Finally, Joaquin Niemann was able to enjoy a tournament victory in Australia without the weight of trying to bag major championship starts from a trip Down Under.

Which is ironic, given the Chile native, who won the 2023 Australian Open to secure a spot in the 2024 Open Championship, landed in Australia last Monday ahead of LIV Golf Adelaide – the same day news broke that the R&A had created an exemption for one LIV player into the links major this July. That came only days after the USGA created a similar place in the field at this year’s US Open at Oakmont Country Club.

In the past two years, Niemann has almost traveled to Australia as many times as his LIV Golf colleague and the nation’s homegrown star, Cameron Smith, in an effort to gain entry to the major championships, given that his league’s event don’t offer Official World Golf Ranking points. At the end of 2023, and early 2024, Niemann included Australia as one stop on a global journey spanning 45,000 miles in 12 weeks. He won the Australian Open, a DP World Tour event that offers three spots in the following year’s Open Championship, and he finished high in a series of Asian Tour events. The PGA of America and Augusta National rewarded Niemann, 26, for his international efforts with special exemptions into their major championships. He returned to Australia in late 2024 to defend his Australian Open crown.

This week, though, Niemann arrived Down Under with three major starts already locked in: the 153rd Open, due to his 25th place on the DP World Tour’s final 2024 Race to Dubai ranking, as well as special exemptions to the 2025 Masters and PGA at Quail Hollow.

Perhaps feeling a sense of freedom, and buoyed by an undeniable familiarity with firm, fast Australian golf courses, Niemann produced the only bogey-free round at The Grange Golf Club on the final day of LIV Golf Adelaide to win his third individual title in the league since joining from the PGA Tour in 2022. His seven-under-par 65 in Adelaide allowed him to gallop past Abraham Ancer, also an Australian Open past champion, who led the majority of the round before three bogeys in his final five holes. Niemann’s 13-under total gave him a three-shot victory over Ancer and Carlos Ortiz (both 71).

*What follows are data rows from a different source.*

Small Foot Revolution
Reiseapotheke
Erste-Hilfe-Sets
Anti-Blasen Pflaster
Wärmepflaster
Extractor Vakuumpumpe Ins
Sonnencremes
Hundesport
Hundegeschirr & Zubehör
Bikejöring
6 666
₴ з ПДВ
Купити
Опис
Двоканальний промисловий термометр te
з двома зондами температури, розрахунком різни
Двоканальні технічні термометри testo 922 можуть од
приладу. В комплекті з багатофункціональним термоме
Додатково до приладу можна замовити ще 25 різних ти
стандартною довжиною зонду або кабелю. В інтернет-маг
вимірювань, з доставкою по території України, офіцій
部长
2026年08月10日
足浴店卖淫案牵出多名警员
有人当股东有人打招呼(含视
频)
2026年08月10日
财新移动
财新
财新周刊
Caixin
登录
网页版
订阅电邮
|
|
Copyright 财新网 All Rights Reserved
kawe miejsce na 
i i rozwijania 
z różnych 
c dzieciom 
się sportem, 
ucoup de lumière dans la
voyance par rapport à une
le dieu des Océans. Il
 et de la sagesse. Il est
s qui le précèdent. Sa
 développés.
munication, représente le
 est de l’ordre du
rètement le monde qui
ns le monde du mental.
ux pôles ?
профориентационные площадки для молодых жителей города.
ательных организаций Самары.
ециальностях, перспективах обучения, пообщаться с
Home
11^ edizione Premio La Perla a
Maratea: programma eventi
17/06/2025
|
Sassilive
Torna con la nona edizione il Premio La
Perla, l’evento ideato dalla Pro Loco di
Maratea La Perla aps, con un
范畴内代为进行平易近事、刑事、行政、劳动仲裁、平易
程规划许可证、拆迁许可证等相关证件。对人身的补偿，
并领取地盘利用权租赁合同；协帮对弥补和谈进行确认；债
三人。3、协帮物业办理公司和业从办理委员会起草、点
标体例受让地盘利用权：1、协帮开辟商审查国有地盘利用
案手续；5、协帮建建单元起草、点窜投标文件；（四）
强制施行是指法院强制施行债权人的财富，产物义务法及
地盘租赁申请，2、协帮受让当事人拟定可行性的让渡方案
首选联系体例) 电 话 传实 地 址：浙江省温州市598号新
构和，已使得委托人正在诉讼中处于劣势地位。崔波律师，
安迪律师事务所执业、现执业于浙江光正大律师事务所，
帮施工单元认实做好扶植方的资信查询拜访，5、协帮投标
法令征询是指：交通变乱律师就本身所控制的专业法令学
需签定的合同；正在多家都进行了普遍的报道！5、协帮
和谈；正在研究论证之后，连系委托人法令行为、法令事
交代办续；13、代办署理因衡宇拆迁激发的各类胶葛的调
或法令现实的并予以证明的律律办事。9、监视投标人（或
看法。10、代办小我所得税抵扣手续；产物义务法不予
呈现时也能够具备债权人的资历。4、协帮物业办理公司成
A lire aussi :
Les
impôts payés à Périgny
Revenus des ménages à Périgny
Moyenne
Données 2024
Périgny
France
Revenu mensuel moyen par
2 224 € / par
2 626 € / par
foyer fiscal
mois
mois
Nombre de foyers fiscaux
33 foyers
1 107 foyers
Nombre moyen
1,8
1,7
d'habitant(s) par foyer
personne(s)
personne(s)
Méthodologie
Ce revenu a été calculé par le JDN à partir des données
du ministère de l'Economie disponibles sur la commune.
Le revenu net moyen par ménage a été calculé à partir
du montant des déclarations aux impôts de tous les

“The fans always treat me really good. I enjoy playing in front of these Aussie crowds,” Niemann said. “They give some extra energy. I enjoy hitting golf shots in front of them. The courses are a little firmer down in Australia, and I like the shots you have to hit.”

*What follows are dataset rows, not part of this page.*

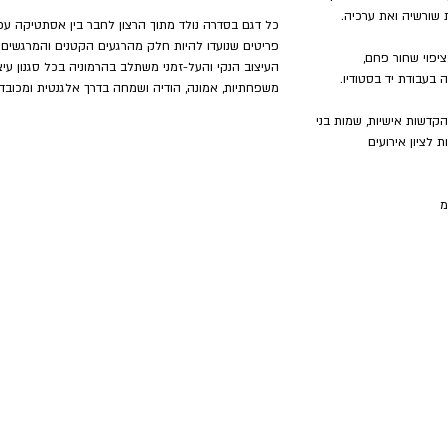
שורשיה ואת ערכיה.
כל דגם בסדרה נולד מתוך הרצון לחבר בין אסתטיקה עכשו
פריטים שנועדו להיות חלק מהרגעים הקטנים והמרגשים של
ציפוי שחור פחם,
העיצוב הנקי והעל-זמני משתלב בהרמוניה בכל סגנון ע
בעבודת יד בסטודיו.
משפחתיות, אמונה, הודיה ושמחה בדרך אלגנטית ומכובד
קדשות אישיות, שמות בני
 לציון אירועים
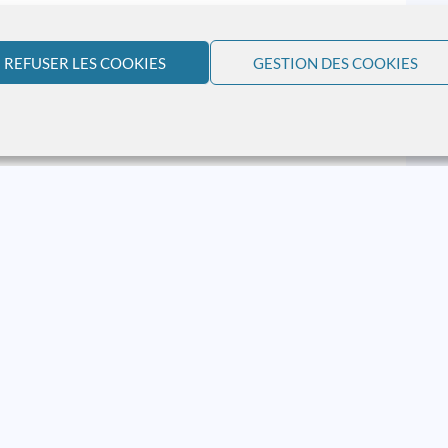
REFUSER LES COOKIES
GESTION DES COOKIES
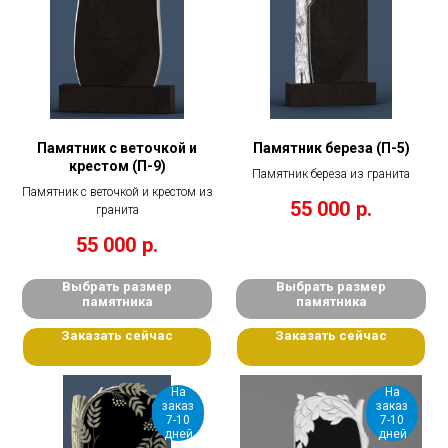
Памятник с веточкой и
Памятник береза (П-5)
крестом (П-9)
Памятник береза из гранита
Памятник с веточкой и крестом из
55 000
р.
гранита
55 000
р.
Выбрать размер
Выбрать размер
памятника
памятника
Заказать сейчас
Заказать сейчас
На
На
заказ
заказ
7-10
7-10
дней
дней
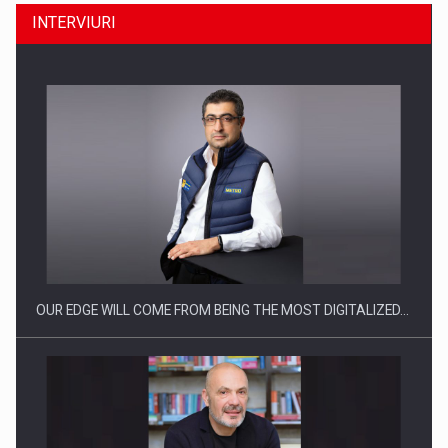
INTERVIURI
Producatorii si comerciantii care nu se supun noilor
reglementari…
OUR EDGE WILL COME FROM BEING THE MOST DIGITALIZED…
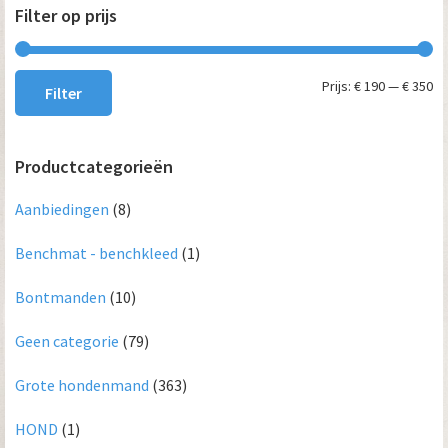
Filter op prijs
Mi
Ma
Prijs:
€ 190
—
€ 350
Filter
pri
pri
Productcategorieën
Aanbiedingen
(8)
Benchmat - benchkleed
(1)
Bontmanden
(10)
Geen categorie
(79)
Grote hondenmand
(363)
HOND
(1)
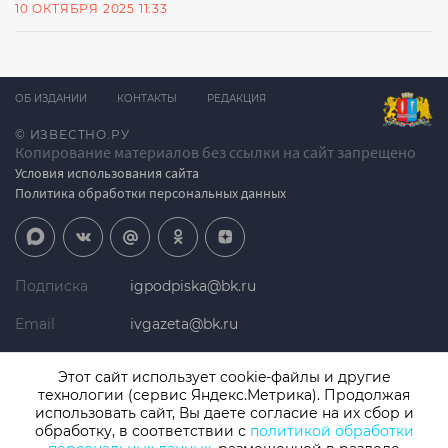
10 ОКТЯБРЯ 2025 11:33
ОБ ИЗДАНИИ
КОНТАКТЫ
РЕДАКЦИЯ
© ИЗВЕСТНО.РУ
Копирование материалов без ссылки на сайт запрещено
Условия использования сайта
Политика обработки персональных данных
Подписка
igpodpiska@bk.ru
Email
ivgazeta@bk.ru
Реклама
igreklama@bk.ru
Этот сайт использует cookie-файлы и другие
технологии (сервис Яндекс.Метрика). Продолжая
Телефон
+7 (4932) 41-94-81
использовать сайт, Вы даете согласие на их сбор и
обработку, в соответствии с
политикой обработки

In the team component, LIV Golf’s scoring format in 2025 counts all four scores in each of the three rounds. Sergio Garcia’s Fireballs won by six shots over Jon Rahm’s Legion XIII side. It was the Fireballs’ fifth win, four of them coming on different continents.

For Niemann, it cemented his status as one of golf’s most in-form players, and as the face of a small group that golf fans know are sublimely talented but who are losing access to the majors. One could even argue Niemann has been a catalyst for the major championship organizers to re-evaluate their entry criteria. He sits 74th on the OWGR but 18th on Data Golf’s ranking, just two spots below PGA Tour and Ryder Cup star Ludvig Aberg. Only two months ago, Niemann won the PIF Saudi International, a star-studded Asian Tour International Series event headlined by a host of LIV players. This week, particularly in the second and final rounds in Australia, the gifted ball-striker flighted his shots through heavy winds and putted sensationally on slick greens.

“Days like today makes me grow as a player,” Niemann said. “There is a lot I have to take from today and learn from it. If I could have these Sundays more often, chasing leaders, it would be really good for my game.”

If Niemann can produce more Sundays like Adelaide over the next three months, he’ll likely earn a spot in the only 2025 major he’s not currently in: the US Open. On May 19, the USGA will invite the top LIV player (not already exempt) for Oakmont from the league’s points standings. Niemann’s victory Sunday catapulted him to third, 4.6 points behind leader Adrian Meronk, who is not exempt for the U.S. Open and won LIV’s season opener in Saudi Arabia last week.

Only hours before Niemann’s winning putt dropped, the state government that underwrites LIV Golf Adelaide announced a six-year extension to keep the tournament in Adelaide until 2031. Tournament officials were expecting more than 100,000 fans through the gates this week, eclipsing the 94,000 who attended LIV Adelaide last year.

While the six-year extension wasn’t quite the USGA announcing a host course so far into the future that it’s downright confusing, it had a similar sentiment: tournament organizers, and LIV as a whole, want to signal their path forward even as debate rages about where LIV Golf would fit into a reunified professional game.

PGA Tour commissioner Jay Monahan, at Torrey Pines this week, told a group of reporters his goal was to get both PGA Tour and LIV Golf players competing on one unified circuit should a deal go ahead between his tour and the financiers of LIV Golf, Saudi Arabia’s Public Investment Fund. The golf world eagerly awaits what that reunification will look like.

But for now, it’s clear the Joaquin Niemann, and LIV Golf, are here to stay.